----- Supplied material -----
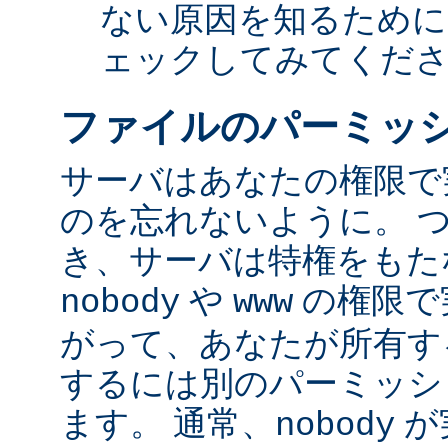
ない原因を知るために
ェックしてみてくだ
ファイルのパーミッ
サーバはあなたの権限で
のを忘れないように。 
き、サーバは特権をもたな
や
の権限で
nobody
www
がって、あなたが所有す
するには別のパーミッシ
ます。 通常、
が
nobody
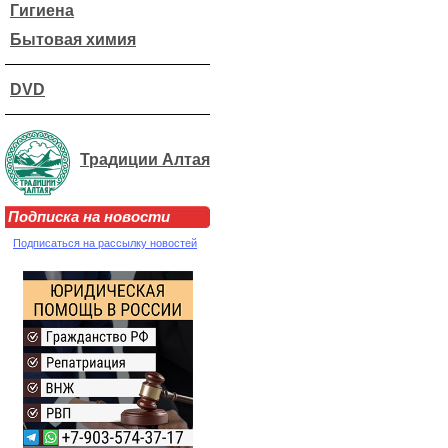
Гигиена
Бытовая химия
DVD
Традиции Алтая
Подписка на новости
Подписаться на рассылку новостей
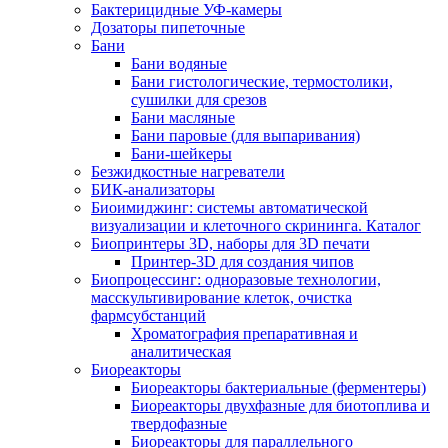
Бактерицидные УФ-камеры
Дозаторы пипеточные
Бани
Бани водяные
Бани гистологические, термостолики,
сушилки для срезов
Бани масляные
Бани паровые (для выпаривания)
Бани-шейкеры
Безжидкостные нагреватели
БИК-анализаторы
Биоимиджинг: системы автоматической
визуализации и клеточного скрининга. Каталог
Биопринтеры 3D, наборы для 3D печати
Принтер-3D для создания чипов
Биопроцессинг: одноразовые технологии,
масскультивирование клеток, очистка
фармсубстанций
Хроматография препаративная и
аналитическая
Биореакторы
Биореакторы бактериальные (ферментеры)
Биореакторы двухфазные для биотоплива и
твердофазные
Биореакторы для параллельного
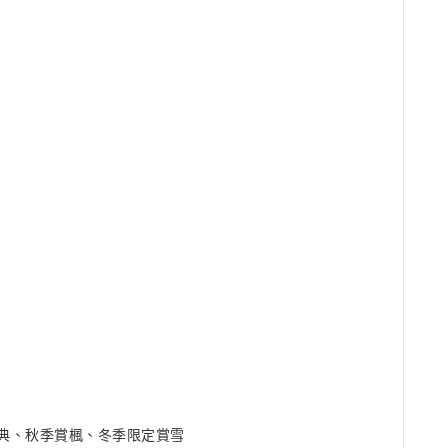
典、秋季賞楓、冬季限定賞雪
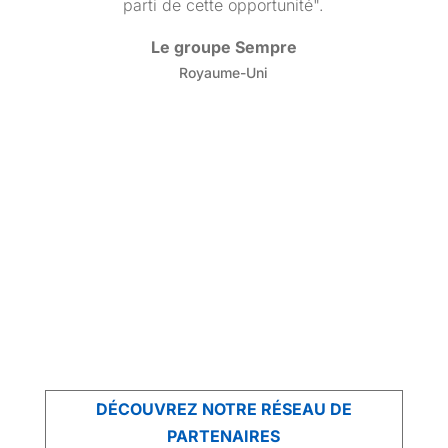
é".
Angiolini Consulting
Italie
DÉCOUVREZ NOTRE RÉSEAU DE
PARTENAIRES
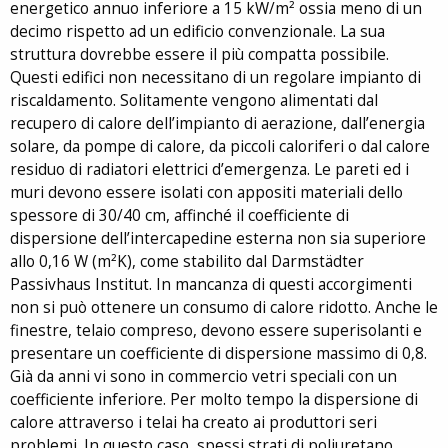
energetico annuo inferiore a 15 kW/m² ossia meno di un
decimo rispetto ad un edificio convenzionale. La sua
struttura dovrebbe essere il più compatta possibile.
Questi edifici non necessitano di un regolare impianto di
riscaldamento. Solitamente vengono alimentati dal
recupero di calore dell’impianto di aerazione, dall’energia
solare, da pompe di calore, da piccoli caloriferi o dal calore
residuo di radiatori elettrici d’emergenza. Le pareti ed i
muri devono essere isolati con appositi materiali dello
spessore di 30/40 cm, affinché il coefficiente di
dispersione dell’intercapedine esterna non sia superiore
allo 0,16 W (m²K), come stabilito dal Darmstädter
Passivhaus Institut. In mancanza di questi accorgimenti
non si può ottenere un consumo di calore ridotto. Anche le
finestre, telaio compreso, devono essere superisolanti e
presentare un coefficiente di dispersione massimo di 0,8.
Già da anni vi sono in commercio vetri speciali con un
coefficiente inferiore. Per molto tempo la dispersione di
calore attraverso i telai ha creato ai produttori seri
problemi. In questo caso, spessi strati di poliuretano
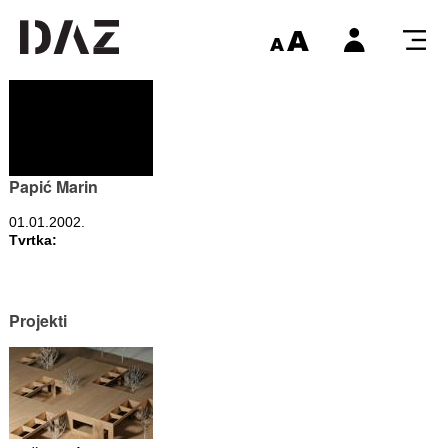
Papić Marin
01.01.2002.
Tvrtka:
Projekti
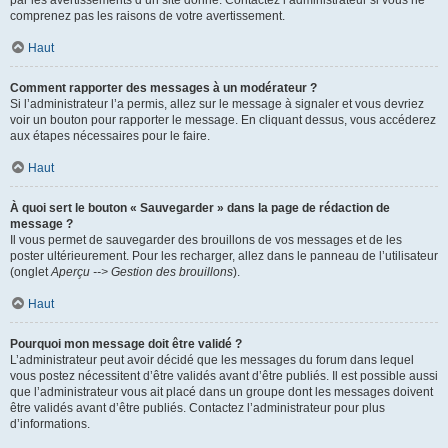
par les avertissements d’un site donné. Contactez l’administrateur si vous ne
comprenez pas les raisons de votre avertissement.
Haut
Comment rapporter des messages à un modérateur ?
Si l’administrateur l’a permis, allez sur le message à signaler et vous devriez
voir un bouton pour rapporter le message. En cliquant dessus, vous accéderez
aux étapes nécessaires pour le faire.
Haut
À quoi sert le bouton « Sauvegarder » dans la page de rédaction de
message ?
Il vous permet de sauvegarder des brouillons de vos messages et de les
poster ultérieurement. Pour les recharger, allez dans le panneau de l’utilisateur
(onglet
Aperçu --> Gestion des brouillons
).
Haut
Pourquoi mon message doit être validé ?
L’administrateur peut avoir décidé que les messages du forum dans lequel
vous postez nécessitent d’être validés avant d’être publiés. Il est possible aussi
que l’administrateur vous ait placé dans un groupe dont les messages doivent
être validés avant d’être publiés. Contactez l’administrateur pour plus
d’informations.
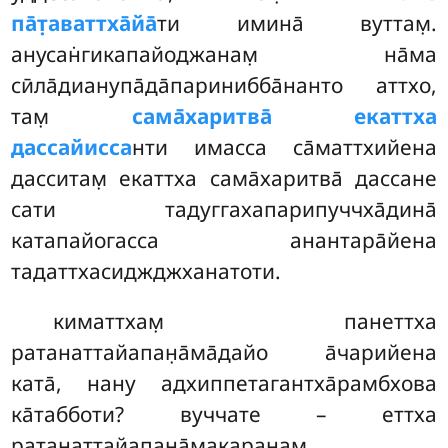
па̄т̣аваттха̄йа̄
ти имина̄ вуттам̣.
анусан̇гикапайоджанам̣ на̄ма
сӣла̄дианупа̄да̄паринибба̄нанто аттхо,
там̣
сама̄харитва̄ екаттха
дассайисса
нти имасса са̄маттхийена
дасситам̣ екаттха сама̄харитва̄ дассане
сати тадуггахапарипуччха̄дина̄
катапайогасса анантара̄йена
тадаттхасиджджханатоти.
киматтхам̣ панеттха
ратанаттайапан̣а̄ма̄дайо а̄чарийена
ката̄, нану адхиппетагантха̄рамбхова
ка̄табботи? вуччате – еттха
ратанаттайапан̣а̄макаран̣ам̣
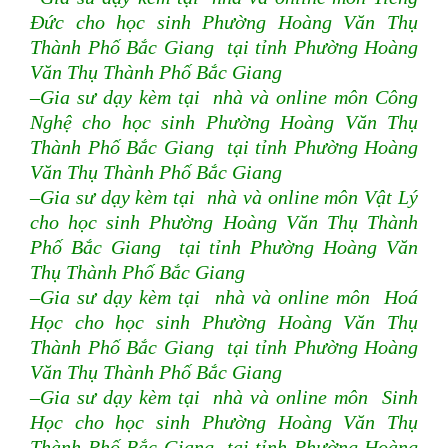
Đức cho học sinh Phường Hoàng Văn Thụ
Thành Phố Bắc Giang tại tỉnh Phường Hoàng
Văn Thụ Thành Phố Bắc Giang
–Gia sư dạy kèm tại nhà và online môn Công
Nghệ cho học sinh Phường Hoàng Văn Thụ
Thành Phố Bắc Giang tại tỉnh Phường Hoàng
Văn Thụ Thành Phố Bắc Giang
–Gia sư dạy kèm tại nhà và online môn Vật Lý
cho học sinh Phường Hoàng Văn Thụ Thành
Phố Bắc Giang tại tỉnh Phường Hoàng Văn
Thụ Thành Phố Bắc Giang
–Gia sư dạy kèm tại nhà và online môn Hoá
Học cho học sinh Phường Hoàng Văn Thụ
Thành Phố Bắc Giang tại tỉnh Phường Hoàng
Văn Thụ Thành Phố Bắc Giang
–Gia sư dạy kèm tại nhà và online môn Sinh
Học cho học sinh Phường Hoàng Văn Thụ
Thành Phố Bắc Giang tại tỉnh Phường Hoàng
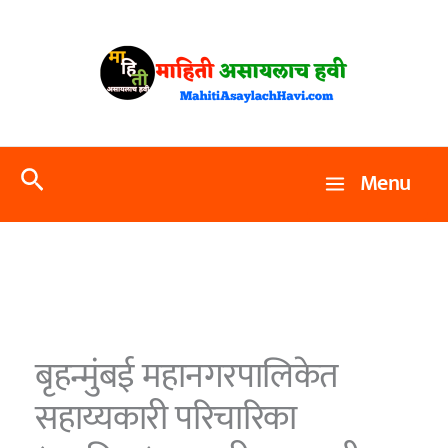
Skip
to
content
Search
Menu
बृहन्मुंबई महानगरपालिकेत
सहाय्यकारी परिचारिका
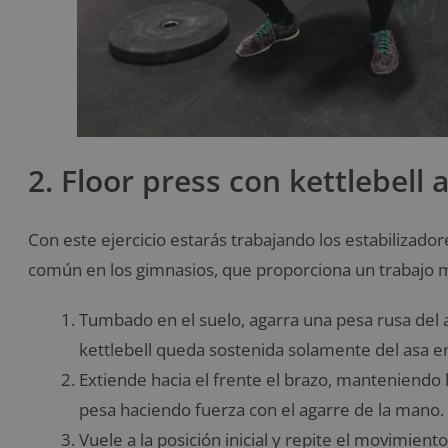
2. Floor press con kettlebell 
Con este ejercicio estarás trabajando los estabilizado
común en los gimnasios, que proporciona un trabajo m
Tumbado en el suelo, agarra una pesa rusa del as
kettlebell queda sostenida solamente del asa
Extiende hacia el frente el brazo, manteniendo 
pesa haciendo fuerza con el agarre de la mano.
Vuele a la posición inicial y repite el movimiento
-----
### [Brief]
Copy every line from the records that holds the string "Бани".

### [Answer for this exercise]
Бани
Бани водяные
Бани гистологические, термостолики,
Бани масляные
Бани паровые (для выпаривания)
Бани-шейкеры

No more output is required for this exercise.